- DATA FOR REVIEW:
[Start of Attachment]

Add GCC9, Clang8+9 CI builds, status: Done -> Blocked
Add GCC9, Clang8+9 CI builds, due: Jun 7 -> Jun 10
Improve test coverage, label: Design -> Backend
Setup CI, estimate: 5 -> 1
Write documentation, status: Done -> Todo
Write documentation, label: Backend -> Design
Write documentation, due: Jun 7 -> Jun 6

[End of Attachment]
[Start of Attachment]

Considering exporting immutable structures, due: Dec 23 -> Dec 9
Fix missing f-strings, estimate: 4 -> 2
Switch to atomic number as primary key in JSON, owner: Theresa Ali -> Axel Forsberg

[End of Attachment]

Show all lines above holding "Design".

Improve test coverage, label: Design -> Backend
Write documentation, label: Backend -> Design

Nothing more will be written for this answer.